YOUR TASKS.
(1) For each statement below, say whether it agrees with the court decision: (a) the respondent is a New Jersey corporation; (b) the Board's order was dated February 1, 1955; (c) Cecil Sims appeared for the petitioner. Answer each with yes or no, quoting the deciding words of the court decision exactly.
(2) List every person the court decision names as being on the brief for the petitioner.
(3) Repeat the part of the court decision that opens with the words containing "CourtU.S. Court of" and closes with "Tenn., for respondent.".

SELECTED PASSAGE.
■ ■ ■ ■

National Labor Relations Bd. v. United Clay Mines Corp.

Decision Date01 February 1955
Docket NumberNo. 12266.,12266.
Citation219 F.2d 120
PartiesNATIONAL LABOR RELATIONS BOARD, Petitioner, v. UNITED CLAY MINES CORPORATION, Respondent.
CourtU.S. Court of Appeals — Sixth Circuit

Owsley Vose, Washington, D. C. (George J. Bott, David P. Findling, A. Norman Somers and Rose Mary Filipowicz, Washington, D. C., on the brief), for petitioner.

Cecil Sims, Nashville, Tenn., for respondent.

Before ALLEN, MARTIN, and MILLER, Circuit Judges.

MILLER, Circuit Judge.

The National Labor Relations Board seeks enforcement of its order of February 13, 1953 against the respondent, United Clay Mines Corporation, directing respondent to bargain collectively with United Brick and Clay Workers of America, A. F. L., hereinafter called the Union, as the exclusive representative of the employees at its plant at Gleason, Tennessee. Respondent, a New Jersey corporation with its principal office at Trenton, New Jersey, mines and processes ball clay and manufactures various clay products. Jurisdiction is conceded.

■ ■ ■ ■

COLLECTED DATA.

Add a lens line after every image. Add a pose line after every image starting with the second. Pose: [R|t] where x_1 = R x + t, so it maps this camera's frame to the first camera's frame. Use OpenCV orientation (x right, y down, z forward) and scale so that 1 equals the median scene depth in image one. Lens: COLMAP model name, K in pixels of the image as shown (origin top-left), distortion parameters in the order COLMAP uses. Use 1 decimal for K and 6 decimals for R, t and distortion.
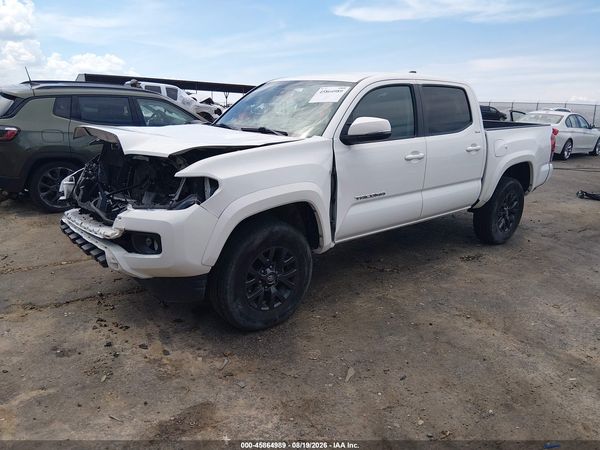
lens RADIAL K [[462.8, 0, 296.2], [0, 462.8, 225.5], [0, 0, 1]] dist [0.048339, -0.090441]
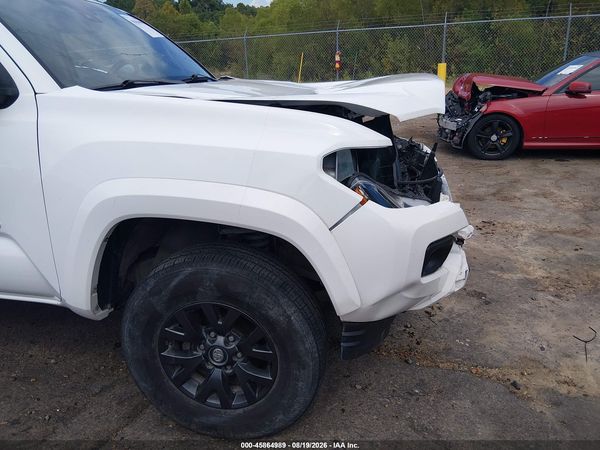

■ ■ ■ ■

RESPONSES FOR EACH TASK.
(1)
(a) Yes: "Respondent, a New Jersey corporation with its principal office at Trenton, New Jersey"
(b) No: "its order of February 13, 1953"
(c) No: "Cecil Sims, Nashville, Tenn., for respondent."

(2)
George J. Bott
David P. Findling
A. Norman Somers
Rose Mary Filipowicz

(3)
CourtU.S. Court of Appeals — Sixth Circuit

Owsley Vose, Washington, D. C. (George J. Bott, David P. Findling, A. Norman Somers and Rose Mary Filipowicz, Washington, D. C., on the brief), for petitioner.

Cecil Sims, Nashville, Tenn., for respondent.